It seems unneccessary for salt to be advertised as “GMO-free.” After all, it’s awfully hard to genetically modify salt because it has no genes. Nevertheless, last year the Austin, Texas-based Evolution Salt Co. added a label declaring its products to be GMO-free.
As the company’s owner, Hayden Nasir, tells Ilan Brat for The Wall Street Journal, if his salt is shelved next to one that “doesn’t say non-GMO on it, chances are somebody will bypass that.”
After decades of love affairs with processed food, many Americans are becoming more and more concerned with what goes into their meals. But despite there being little to no scientific evidence indicating that genetically modified organisms are bad for your health, the number of companies paying to have their food certified as GMO-free is skyrocketing, whether they need it or not, Brat writes.
In part, this is all about marketing. For some companies, like Chipotle, Ben & Jerry’s and Cheerios, declaring their food to be GMO-free could be seen as a good way to get a foothold in a rapidly growing market. Sales of products labeled as non-GMO have grown 30 percent to $1.1 billion in the last year alone, Brat writes.
However, as with labeling something “organic” or “free-range,” the GMO-free label presents its own set of problems, the first being that there just aren’t that many foods that have genetically-engineered alternatives.
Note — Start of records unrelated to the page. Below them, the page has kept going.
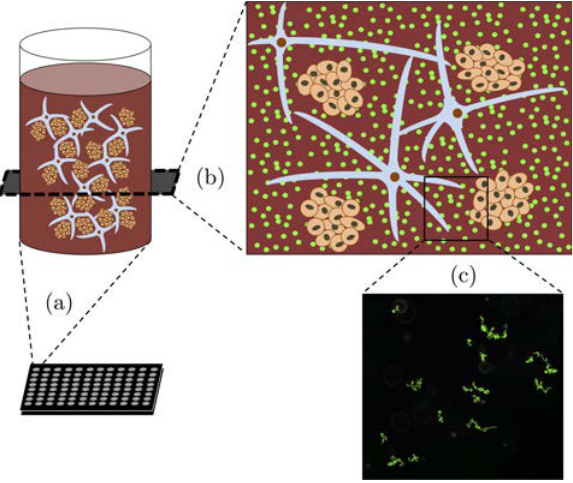
Fig. 1. Schematic representation of PTM applied to a 3D cancer model. (a) 3D cultures containing embedded °uorescent probes are prepared in a 96-well plate. (b) Each well is imaged under 40 (cid:1) magni¯cation at a uniform Z position. (c) Brownian motion of tracer probes is recorded under °uorescent excitation and video is processed in order to track probe trajectories and calculate MSD.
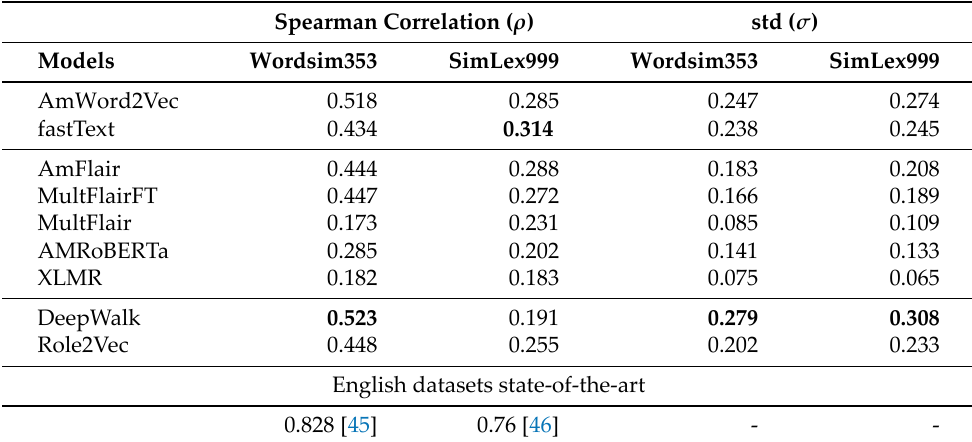
Table 5. Spearman correlation ( ρ ) and standard deviation ( σ ) scores on the Amharic Wordsim353 and SimLex999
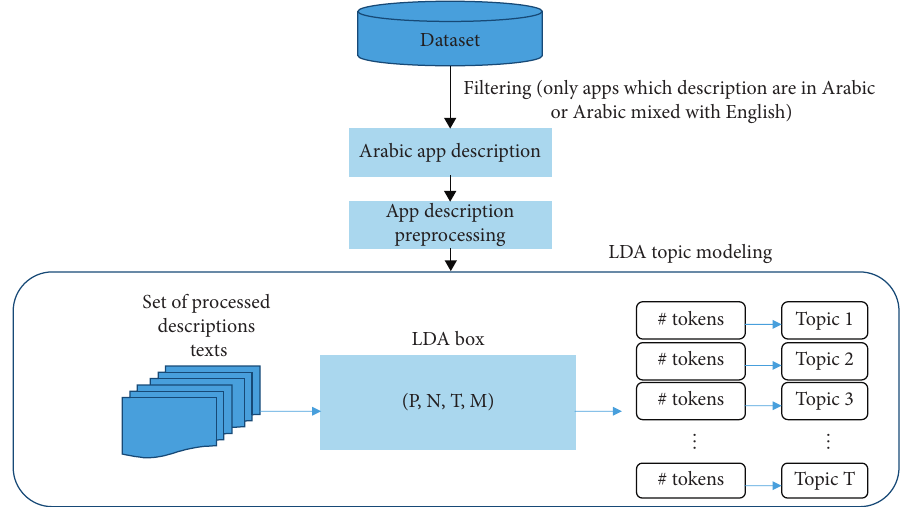
Figure 2: Arabic app classification using LDA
According to regulations set by the United States Department of Agriculture, there are only eight commercially-available crops that can be genetically modified: soybeans, corn, alfalfa, papaya, canola, cotton, sugar beets and summer squash. But few of these crops make it to supermarket shelves, being reserved mostly for animal feed and vegetable oils, Nick Rose writes for Vice Munchies.
The only organization that can give food the GMO-free stamp is The Non-GMO Project, a non-profit company that is dedicated to “preserving and building the non-GMO food supply, educating consumers, and providing verified non-GMO choice.” For a fee, the company will certify a food product as either GMO-free, or being at high or low risk for genetically modified ingredients somewhere along the supply chain. Over the last two years, the organization has registered a substantial jump in the number of fruit and vegetable vendors who want their produce certified, whether there is a GMO variety to compete with or not, Brat writes.